_Problem to work on_. Pictures stay out; everything else in the records below gets copied exactly.
━━ The data
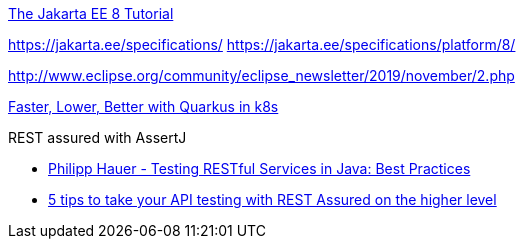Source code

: https://eclipse-ee4j.github.io/jakartaee-tutorial/toc.html[The Jakarta EE 8 Tutorial]

https://jakarta.ee/specifications/
https://jakarta.ee/specifications/platform/8/

http://www.eclipse.org/community/eclipse_newsletter/2019/november/2.php

https://itnext.io/faster-lower-better-with-quarkus-in-k8s-83185af46f36[Faster, Lower, Better with Quarkus in k8s]

.REST assured with AssertJ
* https://phauer.com/2016/testing-restful-services-java-best-practices/[Philipp Hauer - Testing RESTful Services in Java: Best Practices]
* https://medium.com/siili-automotive/5-tips-to-take-your-api-testing-with-rest-assured-on-the-higher-level-84a98897a45a[5 tips to take your API testing with REST Assured on the higher level]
━━━━
_Exercise result_.
Source code

: https://eclipse-ee4j.github.io/jakartaee-tutorial/toc.html[The Jakarta EE 8 Tutorial]

https://jakarta.ee/specifications/
https://jakarta.ee/specifications/platform/8/

http://www.eclipse.org/community/eclipse_newsletter/2019/november/2.php

https://itnext.io/faster-lower-better-with-quarkus-in-k8s-83185af46f36[Faster, Lower, Better with Quarkus in k8s]

.REST assured with AssertJ
* https://phauer.com/2016/testing-restful-services-java-best-practices/[Philipp Hauer - Testing RESTful Services in Java: Best Practices]
* https://medium.com/siili-automotive/5-tips-to-take-your-api-testing-with-rest-assured-on-the-higher-level-84a98897a45a[5 tips to take your API testing with REST Assured on the higher level]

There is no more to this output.